• [What you have to do]: Please repeat, word for word, the part of the Bro (2021 film) text that opens with the words "2021 Indian family" and closes with "film Happy Journey.".

----- Provided passage

- Release poster
- Directed by: Karthik Thupurani
- Screenplay by: Karthik Thupurani
- Story by: Sachin Kundalkar
- Based on: Happy Journey by Sachin Kundalkar
- Produced by: JJR Ravichand
- Starring: Naveen Chandra; Avika Gor; Sai Ronak; Sanjana Sarathy;
- Cinematography: Azeem Mohammad
- Edited by: Viplav Nyshadam
- Music by: Shekar Chandra
- Production companies: JJR Entertainments; Mango Mass Media;
- Distributed by: SonyLIV
- Release date: 26 November 2021;
- Country: India
- Language: Telugu

= Bro (2021 film) =

2021 Indian family drama film

1. Bro is a 2021 Indian Telugu-language family drama film directed by Karthik Thupurani. The film stars Naveen Chandra, Avika Gor, Sai Ronak and Sanjana Sarathy. It is an adaptation of the 2014 Marathi film Happy Journey.

----------
----- Records

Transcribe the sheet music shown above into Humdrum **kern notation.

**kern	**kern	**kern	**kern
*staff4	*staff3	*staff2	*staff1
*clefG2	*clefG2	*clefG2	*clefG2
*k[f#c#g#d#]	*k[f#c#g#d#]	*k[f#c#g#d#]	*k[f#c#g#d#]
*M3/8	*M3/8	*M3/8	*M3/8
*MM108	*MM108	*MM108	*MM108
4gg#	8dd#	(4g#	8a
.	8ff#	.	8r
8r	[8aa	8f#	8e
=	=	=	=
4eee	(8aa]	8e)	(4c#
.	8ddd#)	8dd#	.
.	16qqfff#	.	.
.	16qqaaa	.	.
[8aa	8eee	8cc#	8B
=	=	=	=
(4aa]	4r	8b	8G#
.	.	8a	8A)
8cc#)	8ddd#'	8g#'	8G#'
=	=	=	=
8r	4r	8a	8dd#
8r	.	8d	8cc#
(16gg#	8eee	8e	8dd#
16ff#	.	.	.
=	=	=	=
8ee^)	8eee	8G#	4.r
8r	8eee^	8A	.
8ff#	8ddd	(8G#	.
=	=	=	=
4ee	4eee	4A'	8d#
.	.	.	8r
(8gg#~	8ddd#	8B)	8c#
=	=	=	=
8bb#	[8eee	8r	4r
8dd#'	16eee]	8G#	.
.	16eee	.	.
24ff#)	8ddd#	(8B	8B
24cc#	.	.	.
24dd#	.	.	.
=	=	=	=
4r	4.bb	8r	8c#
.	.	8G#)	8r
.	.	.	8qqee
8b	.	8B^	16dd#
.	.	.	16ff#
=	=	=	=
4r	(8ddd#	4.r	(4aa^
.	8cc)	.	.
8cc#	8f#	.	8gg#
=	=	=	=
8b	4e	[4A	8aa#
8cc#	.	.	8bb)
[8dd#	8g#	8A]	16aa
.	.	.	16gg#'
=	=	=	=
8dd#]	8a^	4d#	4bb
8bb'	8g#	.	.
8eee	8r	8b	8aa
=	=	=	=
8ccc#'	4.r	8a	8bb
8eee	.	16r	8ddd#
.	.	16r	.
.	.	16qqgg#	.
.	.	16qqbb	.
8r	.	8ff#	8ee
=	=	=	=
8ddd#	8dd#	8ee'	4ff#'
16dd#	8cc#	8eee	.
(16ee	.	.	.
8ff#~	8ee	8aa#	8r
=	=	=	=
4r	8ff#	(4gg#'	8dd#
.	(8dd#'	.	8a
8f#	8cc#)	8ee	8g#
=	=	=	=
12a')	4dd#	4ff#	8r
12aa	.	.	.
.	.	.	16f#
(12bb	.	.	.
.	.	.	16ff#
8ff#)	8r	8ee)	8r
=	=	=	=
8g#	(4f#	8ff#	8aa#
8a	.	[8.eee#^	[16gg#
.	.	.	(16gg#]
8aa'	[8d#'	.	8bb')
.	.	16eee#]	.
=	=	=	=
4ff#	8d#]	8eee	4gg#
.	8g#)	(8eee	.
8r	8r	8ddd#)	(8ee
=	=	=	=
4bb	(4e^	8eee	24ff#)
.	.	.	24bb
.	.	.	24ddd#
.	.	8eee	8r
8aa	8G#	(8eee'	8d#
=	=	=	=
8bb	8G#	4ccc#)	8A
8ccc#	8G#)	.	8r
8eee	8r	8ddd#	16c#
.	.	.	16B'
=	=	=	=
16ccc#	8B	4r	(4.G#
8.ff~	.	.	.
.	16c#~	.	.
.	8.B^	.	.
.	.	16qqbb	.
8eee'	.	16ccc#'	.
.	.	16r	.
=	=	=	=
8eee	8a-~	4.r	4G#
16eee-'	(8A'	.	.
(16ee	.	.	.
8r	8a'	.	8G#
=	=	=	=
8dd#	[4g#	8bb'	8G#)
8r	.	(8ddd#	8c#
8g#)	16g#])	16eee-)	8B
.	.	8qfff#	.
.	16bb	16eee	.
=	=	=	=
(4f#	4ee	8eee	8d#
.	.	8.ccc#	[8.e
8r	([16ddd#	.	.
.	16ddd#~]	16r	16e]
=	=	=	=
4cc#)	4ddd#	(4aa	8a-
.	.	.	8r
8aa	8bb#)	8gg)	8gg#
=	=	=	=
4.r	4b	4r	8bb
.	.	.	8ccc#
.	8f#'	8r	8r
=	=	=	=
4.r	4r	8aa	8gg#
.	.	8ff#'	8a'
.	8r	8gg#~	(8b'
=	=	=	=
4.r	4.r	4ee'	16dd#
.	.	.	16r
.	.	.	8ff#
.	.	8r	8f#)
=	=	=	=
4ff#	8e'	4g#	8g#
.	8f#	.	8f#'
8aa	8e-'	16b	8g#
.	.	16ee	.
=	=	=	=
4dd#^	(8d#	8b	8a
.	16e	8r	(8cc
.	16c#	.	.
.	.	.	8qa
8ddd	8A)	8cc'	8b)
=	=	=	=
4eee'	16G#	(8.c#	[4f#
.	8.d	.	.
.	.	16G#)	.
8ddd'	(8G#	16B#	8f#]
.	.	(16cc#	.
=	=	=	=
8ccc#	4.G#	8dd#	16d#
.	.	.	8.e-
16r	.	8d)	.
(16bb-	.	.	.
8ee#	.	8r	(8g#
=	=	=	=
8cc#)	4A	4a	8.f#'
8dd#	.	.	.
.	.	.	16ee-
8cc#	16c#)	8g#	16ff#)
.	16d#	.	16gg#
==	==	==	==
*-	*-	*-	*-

----------

• [Your solution]:
2021 Indian family drama film

1. Bro is a 2021 Indian Telugu-language family drama film directed by Karthik Thupurani. The film stars Naveen Chandra, Avika Gor, Sai Ronak and Sanjana Sarathy. It is an adaptation of the 2014 Marathi film Happy Journey.